The members of the consortium recently paid themselves $500 million in a special dividend, which ended up as debt on the company’s books, so the IPO proceeds will essentially go to pay for that little kicker. After the offering, the company’s debt burden would fall to $1.5 billion, saving it around $40 million a year in interest payments.
But even with the reduced debt load, is Dunkin’ worth the $16 to $18 a share that the consortium is asking? Based on that valuation, the company would have a price to earnings ratio of around 80 times its trailing 2010 earnings – higher than most tech companies during the first dot-com bubble and far higher than most today. But factor in debt savings from the money raised and the price to earnings ratio should fall to the mid to lower 30s.

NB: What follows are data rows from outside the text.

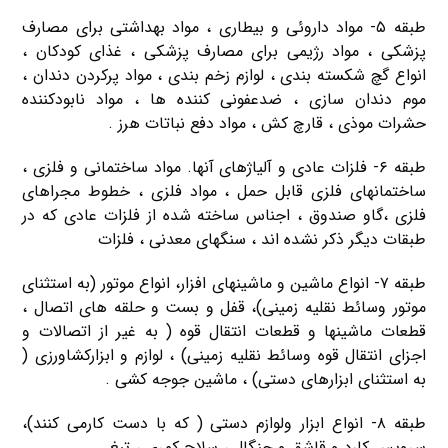
طبقه ۵- مواد داروئی و بیطاری ، مواد بهداشتی برای مصارف
پزشكی ، مواد رژیمی برای مصارف پزشكی ، غذای كودكان ،
انواع گچ شكسته بندی ، لوازم زخم بندی ، مواد پركردن دندان ،
موم دندان سازی ، ضدعفونی كننده ها ، مواد نابودكننده
حشرات موذی ، قارچ كش ، مواد دفع نباتات هرز .
طبقه ۶- فلزات عادی و آلیاژهای آنها. مواد ساختمانی و فلزی ،
ساختمانهای فلزی قابل حمل ، مواد فلزی ، خطوط مجراهای
فلزی ،گاو صندوق ، اجناس ساخته شده از فلزات عادی كه در
طبقات دیگر ذكر نشده اند ، سنگهای معدنی ، فلزات
طبقه ۷- انواع ماشین و ماشینهای افزار، انواع موتور (به استثنای
موتور وسائط نقلیه زمینی)، قفل و بست و حلقه های اتصال ،
قطعات ماشینها و قطعات انتقال قوه ( به غیر از اتصالات و
اجزای انتقال قوه وسائط نقلیه زمینی) ، لوازم و ابزاركشاورزی (
به استثنای ابزارهای دستی) ، ماشین جوجه كشی .
طبقه ۸- انواع ابزار ولوازم دستی ( كه با دست كارمی كنند)،
سرویس كارد و قاشق و چنگال ، سلاح كمری ، تیغ.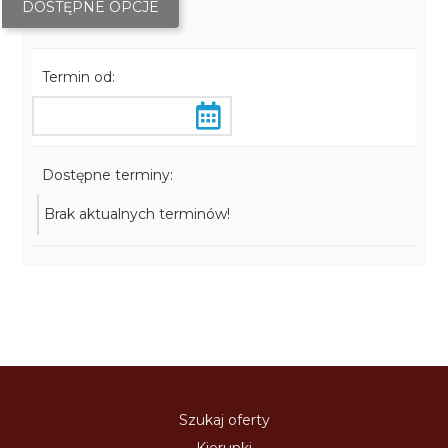
DOSTĘPNE OPCJE
Termin od:
Dostępne terminy:
Brak aktualnych terminów!
Szukaj oferty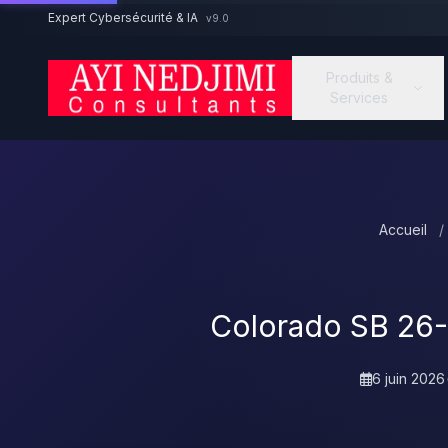
Aller au contenu principal
Expert Cybersécurité & IA
v9.0
Produits &
Services
Accueil
/
Colorado SB 26-1
6 juin 2026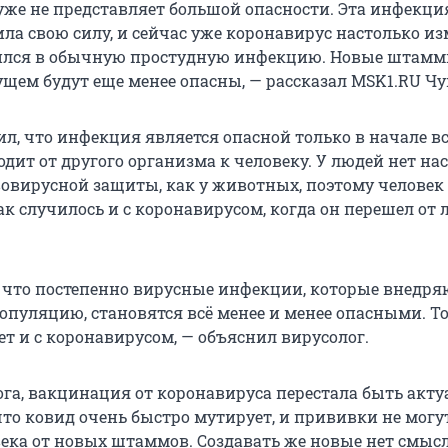
уже не представляет большой опасности. Эта инфекци
ла свою силу, и сейчас уже коронавирус настолько из
тился в обычную простудную инфекцию. Новые штамм
ущем будут еще менее опасны, — рассказал MSK1.RU Ч
л, что инфекция является опасной только в начале 
одит от другого организма к человеку. У людей нет на
овирусной защиты, как у животных, поэтому человек 
ак случилось и с коронавирусом, когда он перешел от 
, что постепенно вирусные инфекции, которые внедря
опуляцию, становятся всё менее и менее опасными. Т
т и с коронавирусом, — объяснил вирусолог.
ога, вакцинация от коронавируса перестала быть акту
 что ковид очень быстро мутирует, и прививки не могу
ека от новых штаммов. Создавать же новые нет смысл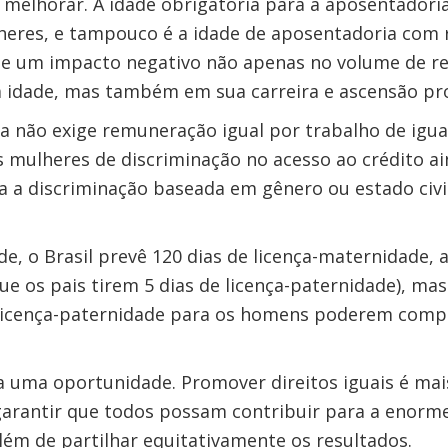
 melhorar. A idade obrigatória para a aposentadoria 
eres, e tampouco é a idade de aposentadoria com 
rte um impacto negativo não apenas no volume de re
a idade, mas também em sua carreira e ascensão pro
ira não exige remuneração igual por trabalho de igual
s mulheres de discriminação no acesso ao crédito 
ba a discriminação baseada em gênero ou estado civ
e, o Brasil prevê 120 dias de licença-maternidade,
que os pais tirem 5 dias de licença-paternidade), ma
licença-paternidade para os homens poderem compa
a uma oportunidade. Promover direitos iguais é mai
é garantir que todos possam contribuir para a enorm
lém de partilhar equitativamente os resultados.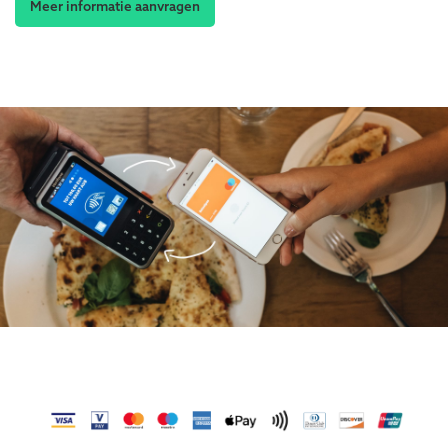
Meer informatie aanvragen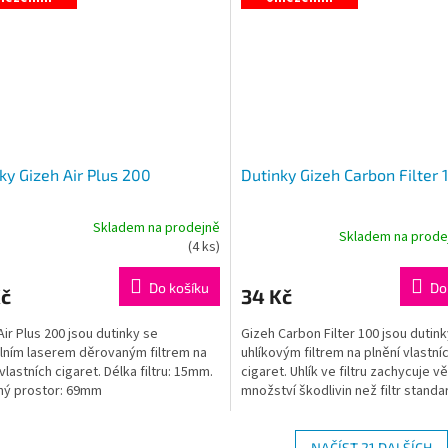
ky Gizeh Air Plus 200
Dutinky Gizeh Carbon Filter 
Skladem na prodejně
Skladem na prod
rné
(
4 ks
)
cení
ktu
Do košíku
Do
Kč
34 Kč
Air Plus 200 jsou dutinky se
Gizeh Carbon Filter 100 jsou dutink
lním laserem děrovaným filtrem na
uhlíkovým filtrem na plnění vlastní
vlastních cigaret. Délka filtru: 15mm.
cigaret. Uhlík ve filtru zachycuje vě
ček.
lný prostor: 69mm
množství škodlivin než filtr standar
NAČÍST 21 DALŠÍCH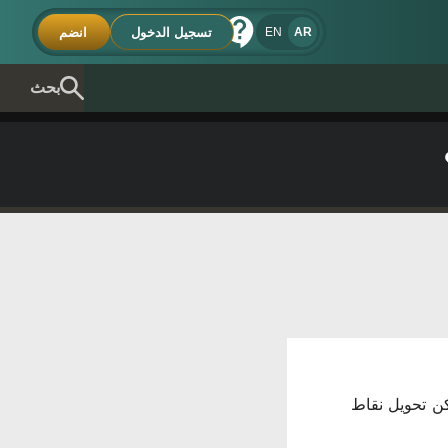
تسجيل الدخول
انضم
EN
AR
بحث
وماتيكيًا. يمكن تحويل نقاط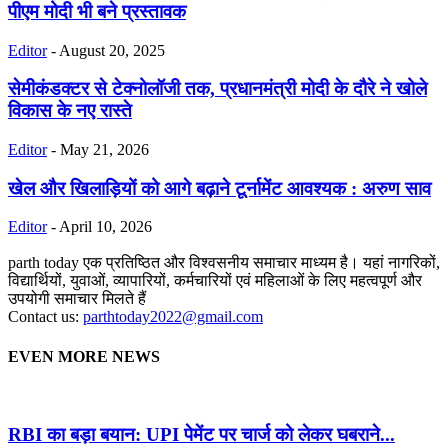
पीएम मोदी भी बने प्रस्तावक
Editor
-
August 20, 2025
सेमीकंडक्टर से टेक्नोलॉजी तक, प्रधानमंत्री मोदी के दौरे ने खोले
विकास के नए रास्ते
Editor
-
May 21, 2026
खेल और खिलाड़ियों को आगे बढ़ाने टूर्नामेंट आवश्यक : अरुण साव
Editor
-
April 10, 2026
parth today एक प्रतिष्ठित और विश्वसनीय समाचार माध्यम है। यहां नागरिकों,
विद्यार्थियों, युवाओं, व्यापारियों, कर्मचारियों एवं महिलाओं के लिए महत्वपूर्ण और
उपयोगी समाचार मिलते हैं
Contact us:
parthtoday2022@gmail.com
EVEN MORE NEWS
RBI का बड़ा बयान: UPI पेमेंट पर चार्ज को लेकर घबराने...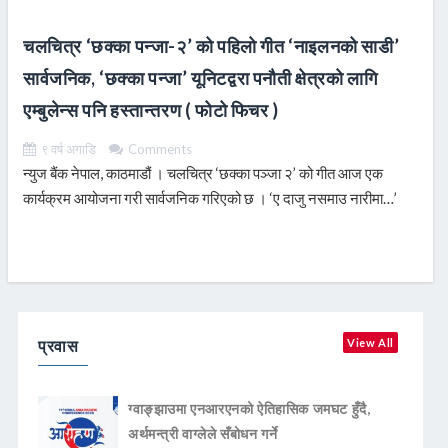
चलचित्र ‘छक्का पन्जा-२’ को पहिलो गीत ‘नाइलनको साडी’
सार्वजनिक, ‘छक्का पन्जा’ यूनिटद्वरा पनौती क्षेत्रको लागि
एम्बुलेन्स पनि हस्तान्तरण ( फोटो फिचर )
९ वर्ष अगाडि
Comments
न्युज बैंक नेपाल, काठमाडौं । चलचित्र ‘छक्का पञ्जा २’ को गीत आज एक
कार्यक्रम आयोजना गरी सार्वजनिक गरिएको छ । ‘ए दाजु नसमाउ नारीमा…’
बोलको गीत शुक्रबार विहान सार्वजनिक गरिएको हो
READ MORE
प्रवास
View All
ग्वाङ्झाउमा एनआरएनको ऐतिहासिक जमघट हुँदै,
अर्थमन्त्री वाग्लेले सँबोधन गर्ने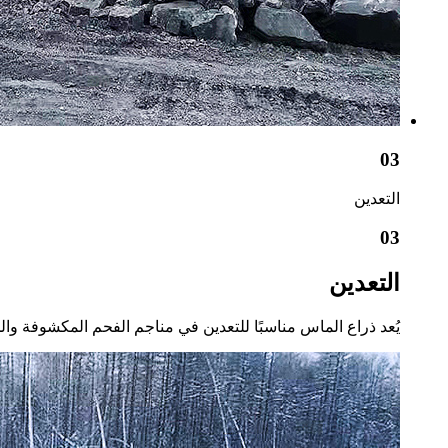
03
التعدين
03
التعدين
يُعد ذراع الماس مناسبًا للتعدين في مناجم الفحم المكشوفة والخامات ذات معامل صلابة بلاتي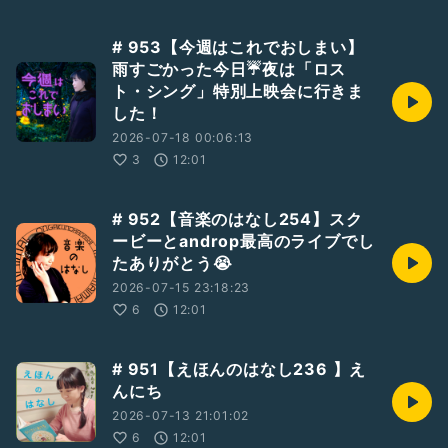
# 953【今週はこれでおしまい】
雨すごかった今日☔夜は「ロス
ト・シング」特別上映会に行きま
した！
2026-07-18 00:06:13
3
12:01
# 952【音楽のはなし254】スク
ービーとandrop最高のライブでし
たありがとう😭
2026-07-15 23:18:23
6
12:01
# 951【えほんのはなし236 】え
んにち
2026-07-13 21:01:02
6
12:01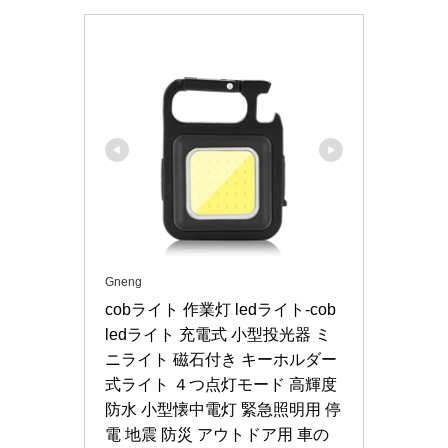
Gneng
cobライト 作業灯 ledライト-cob 
ledライト 充電式 小型投光器 ミ
ニライト 磁石付き キーホルダー
式ライト ４つ点灯モード 高輝度 
防水 小型懐中電灯 緊急照明用 停
電 地震 防災 アウトドア用 車の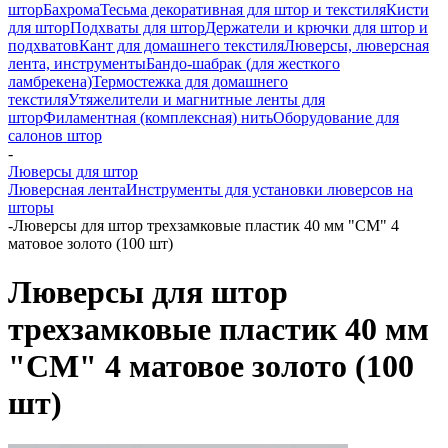
штор
Бахрома
Тесьма декоративная для штор и текстиля
Кисти
для штор
Подхваты для штор
Держатели и крючки для штор и
подхватов
Кант для домашнего текстиля
Люверсы, люверсная
лента, инструменты
Бандо-шабрак (для жесткого
ламбрекена)
Термостежка для домашнего
текстиля
Утяжелители и магнитные ленты для
штор
Филаментная (комплексная) нить
Оборудование для
салонов штор
-
Люверсы для штор
Люверсная лента
Инструменты для установки люверсов на
шторы
-
Люверсы для штор трехзамковые пластик 40 мм "СМ" 4
матовое золото (100 шт)
Люверсы для штор
трехзамковые пластик 40 мм
"СМ" 4 матовое золото (100
шт)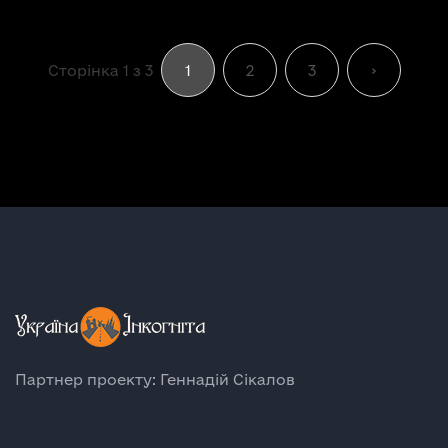
Сторінка 1 з 3
1
2
3
›
Партнер проекту: Геннадій Сікалов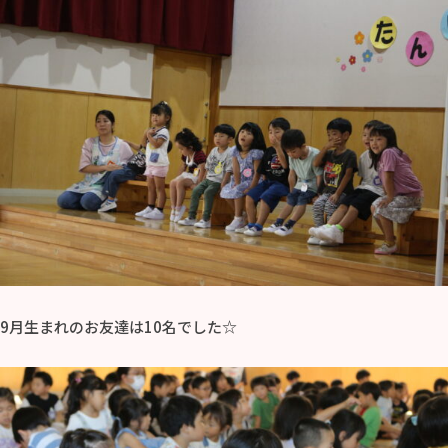
9月生まれのお友達は10名でした☆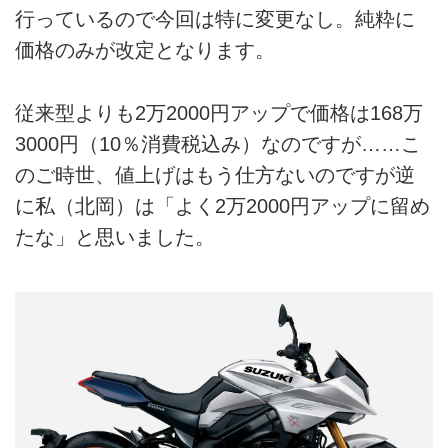
行っているので今回は特に変更なし。純粋に
価格のみが改定となります。
従来型よりも2万2000円アップで価格は168万
3000円（10％消費税込み）なのですが……こ
のご時世、値上げはもう仕方ないのですが逆
に私（北岡）は「よく2万2000円アップに留め
たな」と思いました。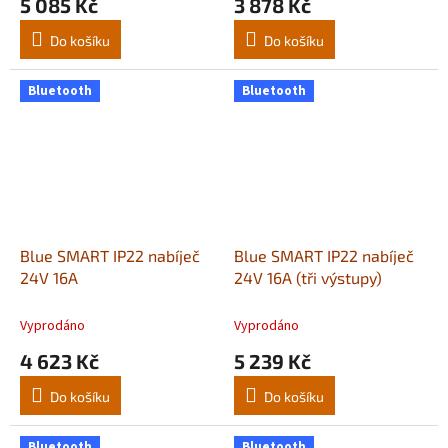
5 085 Kč
3 878 Kč
Do košíku
Do košíku
Bluetooth
Bluetooth
Blue SMART IP22 nabíječ
Blue SMART IP22 nabíječ
24V 16A
24V 16A (tři výstupy)
Vyprodáno
Vyprodáno
4 623 Kč
5 239 Kč
Do košíku
Do košíku
Bluetooth
Bluetooth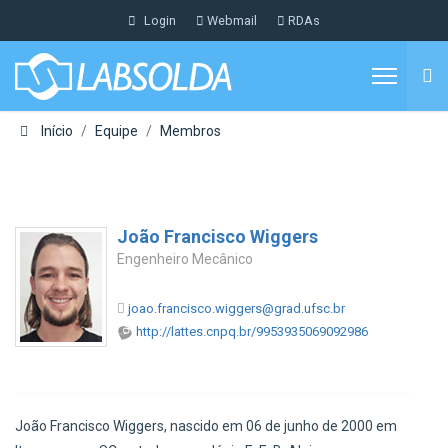
Login
Webmail
RDAs
Início
Equipe
Membros
João Francisco Wiggers
Engenheiro Mecânico
joao.francisco.wiggers@grad.ufsc.br
http://lattes.cnpq.br/9953935069092986
João Francisco Wiggers, nascido em 06 de junho de 2000 em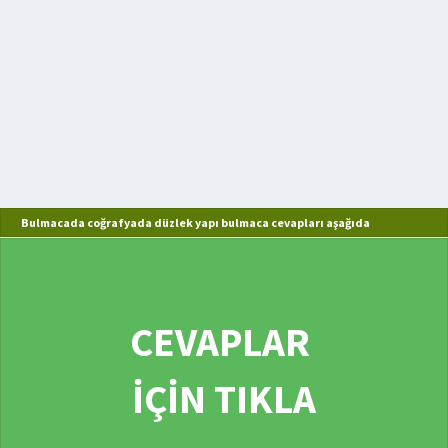
Bulmacada coğrafyada düzlek yapı bulmaca cevapları aşağıda
CEVAPLAR
İÇİN TIKLA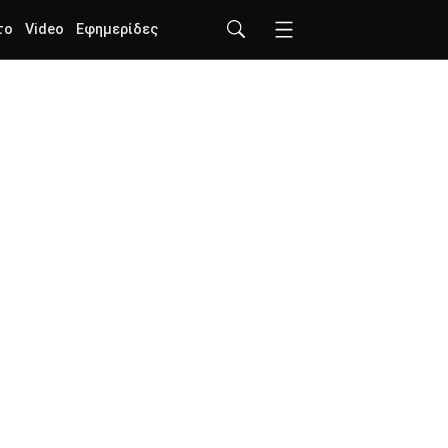
το
Video
Εφημερίδες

That still seems expensive compared to its competitors like Starbucks (SBUX) and McDonald’s (MCD), which currently trade at 17 and 28 times earnings. Dunkin’s price points are more like McDonald’s and it doesn’t sell the higher-end coffee products that allow Starbucks to charge a premium to their customers. While the company’s growth strategy is ambitious, it is unclear it can capture enough high-margin customers in new markets to justify trading at a premium to Starbucks.
After all, Dunkin’ controls the New England market primarily because it was born there ages ago, not because it’s such a superior product. Getting people in Houston, Seattle or Beijing to put down their Shipley’s donuts, Starbucks lattes or their oolong tea for some Dunkin’ products would be tough. Such an expansion would require a lot of investment in advertising by the parent company, eating away at whatever little profit it is able to generate each quarter.
Despite the heady valuation, the consortium is betting that the equity markets will come to their aid. Brokers tell Fortune that the deal is oversubscribed at this point, which could mean it will price at the higher end of the range. But like a sugar high, Dunkin’s price could crash hard after the euphoria of the first bite wears off.